* EXERCISE DETAILS: Output the data below exactly.

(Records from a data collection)

● ● ●

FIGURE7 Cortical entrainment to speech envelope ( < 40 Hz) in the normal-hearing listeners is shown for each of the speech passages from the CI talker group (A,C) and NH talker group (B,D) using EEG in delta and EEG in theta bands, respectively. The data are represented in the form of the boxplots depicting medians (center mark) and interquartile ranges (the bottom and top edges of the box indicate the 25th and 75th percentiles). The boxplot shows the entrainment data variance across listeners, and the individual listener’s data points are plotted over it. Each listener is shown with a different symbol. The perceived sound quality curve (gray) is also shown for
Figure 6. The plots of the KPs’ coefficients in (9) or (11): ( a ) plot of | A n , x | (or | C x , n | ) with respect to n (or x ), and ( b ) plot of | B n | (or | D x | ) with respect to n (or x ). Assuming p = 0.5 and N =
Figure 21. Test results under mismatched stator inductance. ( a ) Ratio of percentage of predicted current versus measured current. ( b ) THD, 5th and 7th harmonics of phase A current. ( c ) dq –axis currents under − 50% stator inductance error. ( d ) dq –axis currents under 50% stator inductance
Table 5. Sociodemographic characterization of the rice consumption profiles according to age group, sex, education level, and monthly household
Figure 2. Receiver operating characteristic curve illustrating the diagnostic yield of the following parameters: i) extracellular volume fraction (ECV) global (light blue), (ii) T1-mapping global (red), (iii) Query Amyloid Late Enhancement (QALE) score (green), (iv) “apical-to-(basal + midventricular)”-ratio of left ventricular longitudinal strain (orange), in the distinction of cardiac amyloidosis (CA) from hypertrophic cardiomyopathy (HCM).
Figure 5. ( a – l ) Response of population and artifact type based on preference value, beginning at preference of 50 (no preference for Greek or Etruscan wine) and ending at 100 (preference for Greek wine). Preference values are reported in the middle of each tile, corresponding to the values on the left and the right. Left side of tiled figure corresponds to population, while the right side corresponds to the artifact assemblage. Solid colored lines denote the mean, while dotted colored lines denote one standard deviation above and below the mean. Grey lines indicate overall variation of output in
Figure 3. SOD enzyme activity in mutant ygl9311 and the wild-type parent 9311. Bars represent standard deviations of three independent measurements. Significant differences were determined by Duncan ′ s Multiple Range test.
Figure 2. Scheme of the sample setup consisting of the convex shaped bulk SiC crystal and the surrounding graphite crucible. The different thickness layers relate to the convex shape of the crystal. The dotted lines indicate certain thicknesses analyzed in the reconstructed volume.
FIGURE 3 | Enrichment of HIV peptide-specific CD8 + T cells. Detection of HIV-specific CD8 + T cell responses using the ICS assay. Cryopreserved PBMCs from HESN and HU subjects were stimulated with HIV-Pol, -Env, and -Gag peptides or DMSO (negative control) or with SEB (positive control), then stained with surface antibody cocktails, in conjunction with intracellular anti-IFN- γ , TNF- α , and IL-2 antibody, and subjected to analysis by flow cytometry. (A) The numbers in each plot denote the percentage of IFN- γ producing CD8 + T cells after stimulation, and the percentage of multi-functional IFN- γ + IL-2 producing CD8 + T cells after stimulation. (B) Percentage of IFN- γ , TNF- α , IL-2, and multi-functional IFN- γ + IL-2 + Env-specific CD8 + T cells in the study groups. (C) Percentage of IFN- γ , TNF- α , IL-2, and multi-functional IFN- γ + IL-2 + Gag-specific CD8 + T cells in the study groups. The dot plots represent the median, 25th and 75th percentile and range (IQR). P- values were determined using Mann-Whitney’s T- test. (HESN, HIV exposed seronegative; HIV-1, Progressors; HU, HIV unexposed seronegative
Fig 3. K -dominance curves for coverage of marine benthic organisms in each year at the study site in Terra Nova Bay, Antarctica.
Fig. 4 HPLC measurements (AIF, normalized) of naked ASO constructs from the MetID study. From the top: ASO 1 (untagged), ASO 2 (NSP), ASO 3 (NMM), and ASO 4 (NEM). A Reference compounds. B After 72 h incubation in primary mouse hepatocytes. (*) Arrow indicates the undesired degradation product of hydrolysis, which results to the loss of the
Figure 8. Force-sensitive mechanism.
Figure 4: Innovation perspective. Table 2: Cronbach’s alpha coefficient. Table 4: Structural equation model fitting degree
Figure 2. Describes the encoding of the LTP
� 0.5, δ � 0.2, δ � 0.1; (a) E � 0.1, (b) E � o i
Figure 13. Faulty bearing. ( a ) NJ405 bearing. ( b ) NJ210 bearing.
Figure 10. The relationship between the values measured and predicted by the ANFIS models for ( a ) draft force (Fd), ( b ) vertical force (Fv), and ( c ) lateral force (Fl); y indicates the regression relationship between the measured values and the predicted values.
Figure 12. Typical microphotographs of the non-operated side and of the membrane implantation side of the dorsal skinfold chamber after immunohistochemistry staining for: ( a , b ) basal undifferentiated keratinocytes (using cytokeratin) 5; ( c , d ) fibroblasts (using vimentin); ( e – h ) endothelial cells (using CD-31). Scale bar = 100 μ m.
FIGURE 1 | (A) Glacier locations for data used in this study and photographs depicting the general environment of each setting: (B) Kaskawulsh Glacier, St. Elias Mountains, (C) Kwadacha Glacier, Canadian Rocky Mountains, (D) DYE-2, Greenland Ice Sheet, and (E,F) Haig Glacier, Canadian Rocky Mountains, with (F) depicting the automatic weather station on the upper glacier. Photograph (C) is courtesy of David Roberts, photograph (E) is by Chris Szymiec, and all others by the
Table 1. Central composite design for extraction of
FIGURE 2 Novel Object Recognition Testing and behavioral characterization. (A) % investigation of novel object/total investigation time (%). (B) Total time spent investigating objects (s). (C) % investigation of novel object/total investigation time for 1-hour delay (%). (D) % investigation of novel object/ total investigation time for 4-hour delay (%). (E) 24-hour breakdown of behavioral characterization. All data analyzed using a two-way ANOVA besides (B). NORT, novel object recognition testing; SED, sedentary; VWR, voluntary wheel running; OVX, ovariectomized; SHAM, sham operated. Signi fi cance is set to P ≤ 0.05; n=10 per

● ● ●

* PROBLEM SOLUTION:
FIGURE7 Cortical entrainment to speech envelope ( < 40 Hz) in the normal-hearing listeners is shown for each of the speech passages from the CI talker group (A,C) and NH talker group (B,D) using EEG in delta and EEG in theta bands, respectively. The data are represented in the form of the boxplots depicting medians (center mark) and interquartile ranges (the bottom and top edges of the box indicate the 25th and 75th percentiles). The boxplot shows the entrainment data variance across listeners, and the individual listener’s data points are plotted over it. Each listener is shown with a different symbol. The perceived sound quality curve (gray) is also shown for
Figure 6. The plots of the KPs’ coefficients in (9) or (11): ( a ) plot of | A n , x | (or | C x , n | ) with respect to n (or x ), and ( b ) plot of | B n | (or | D x | ) with respect to n (or x ). Assuming p = 0.5 and N =
Figure 21. Test results under mismatched stator inductance. ( a ) Ratio of percentage of predicted current versus measured current. ( b ) THD, 5th and 7th harmonics of phase A current. ( c ) dq –axis currents under − 50% stator inductance error. ( d ) dq –axis currents under 50% stator inductance
Table 5. Sociodemographic characterization of the rice consumption profiles according to age group, sex, education level, and monthly household
Figure 2. Receiver operating characteristic curve illustrating the diagnostic yield of the following parameters: i) extracellular volume fraction (ECV) global (light blue), (ii) T1-mapping global (red), (iii) Query Amyloid Late Enhancement (QALE) score (green), (iv) “apical-to-(basal + midventricular)”-ratio of left ventricular longitudinal strain (orange), in the distinction of cardiac amyloidosis (CA) from hypertrophic cardiomyopathy (HCM).
Figure 5. ( a – l ) Response of population and artifact type based on preference value, beginning at preference of 50 (no preference for Greek or Etruscan wine) and ending at 100 (preference for Greek wine). Preference values are reported in the middle of each tile, corresponding to the values on the left and the right. Left side of tiled figure corresponds to population, while the right side corresponds to the artifact assemblage. Solid colored lines denote the mean, while dotted colored lines denote one standard deviation above and below the mean. Grey lines indicate overall variation of output in
Figure 3. SOD enzyme activity in mutant ygl9311 and the wild-type parent 9311. Bars represent standard deviations of three independent measurements. Significant differences were determined by Duncan ′ s Multiple Range test.
Figure 2. Scheme of the sample setup consisting of the convex shaped bulk SiC crystal and the surrounding graphite crucible. The different thickness layers relate to the convex shape of the crystal. The dotted lines indicate certain thicknesses analyzed in the reconstructed volume.
FIGURE 3 | Enrichment of HIV peptide-specific CD8 + T cells. Detection of HIV-specific CD8 + T cell responses using the ICS assay. Cryopreserved PBMCs from HESN and HU subjects were stimulated with HIV-Pol, -Env, and -Gag peptides or DMSO (negative control) or with SEB (positive control), then stained with surface antibody cocktails, in conjunction with intracellular anti-IFN- γ , TNF- α , and IL-2 antibody, and subjected to analysis by flow cytometry. (A) The numbers in each plot denote the percentage of IFN- γ producing CD8 + T cells after stimulation, and the percentage of multi-functional IFN- γ + IL-2 producing CD8 + T cells after stimulation. (B) Percentage of IFN- γ , TNF- α , IL-2, and multi-functional IFN- γ + IL-2 + Env-specific CD8 + T cells in the study groups. (C) Percentage of IFN- γ , TNF- α , IL-2, and multi-functional IFN- γ + IL-2 + Gag-specific CD8 + T cells in the study groups. The dot plots represent the median, 25th and 75th percentile and range (IQR). P- values were determined using Mann-Whitney’s T- test. (HESN, HIV exposed seronegative; HIV-1, Progressors; HU, HIV unexposed seronegative
Fig 3. K -dominance curves for coverage of marine benthic organisms in each year at the study site in Terra Nova Bay, Antarctica.
Fig. 4 HPLC measurements (AIF, normalized) of naked ASO constructs from the MetID study. From the top: ASO 1 (untagged), ASO 2 (NSP), ASO 3 (NMM), and ASO 4 (NEM). A Reference compounds. B After 72 h incubation in primary mouse hepatocytes. (*) Arrow indicates the undesired degradation product of hydrolysis, which results to the loss of the
Figure 8. Force-sensitive mechanism.
Figure 4: Innovation perspective. Table 2: Cronbach’s alpha coefficient. Table 4: Structural equation model fitting degree
Figure 2. Describes the encoding of the LTP
� 0.5, δ � 0.2, δ � 0.1; (a) E � 0.1, (b) E � o i
Figure 13. Faulty bearing. ( a ) NJ405 bearing. ( b ) NJ210 bearing.
Figure 10. The relationship between the values measured and predicted by the ANFIS models for ( a ) draft force (Fd), ( b ) vertical force (Fv), and ( c ) lateral force (Fl); y indicates the regression relationship between the measured values and the predicted values.
Figure 12. Typical microphotographs of the non-operated side and of the membrane implantation side of the dorsal skinfold chamber after immunohistochemistry staining for: ( a , b ) basal undifferentiated keratinocytes (using cytokeratin) 5; ( c , d ) fibroblasts (using vimentin); ( e – h ) endothelial cells (using CD-31). Scale bar = 100 μ m.
FIGURE 1 | (A) Glacier locations for data used in this study and photographs depicting the general environment of each setting: (B) Kaskawulsh Glacier, St. Elias Mountains, (C) Kwadacha Glacier, Canadian Rocky Mountains, (D) DYE-2, Greenland Ice Sheet, and (E,F) Haig Glacier, Canadian Rocky Mountains, with (F) depicting the automatic weather station on the upper glacier. Photograph (C) is courtesy of David Roberts, photograph (E) is by Chris Szymiec, and all others by the
Table 1. Central composite design for extraction of
FIGURE 2 Novel Object Recognition Testing and behavioral characterization. (A) % investigation of novel object/total investigation time (%). (B) Total time spent investigating objects (s). (C) % investigation of novel object/total investigation time for 1-hour delay (%). (D) % investigation of novel object/ total investigation time for 4-hour delay (%). (E) 24-hour breakdown of behavioral characterization. All data analyzed using a two-way ANOVA besides (B). NORT, novel object recognition testing; SED, sedentary; VWR, voluntary wheel running; OVX, ovariectomized; SHAM, sham operated. Signi fi cance is set to P ≤ 0.05; n=10 per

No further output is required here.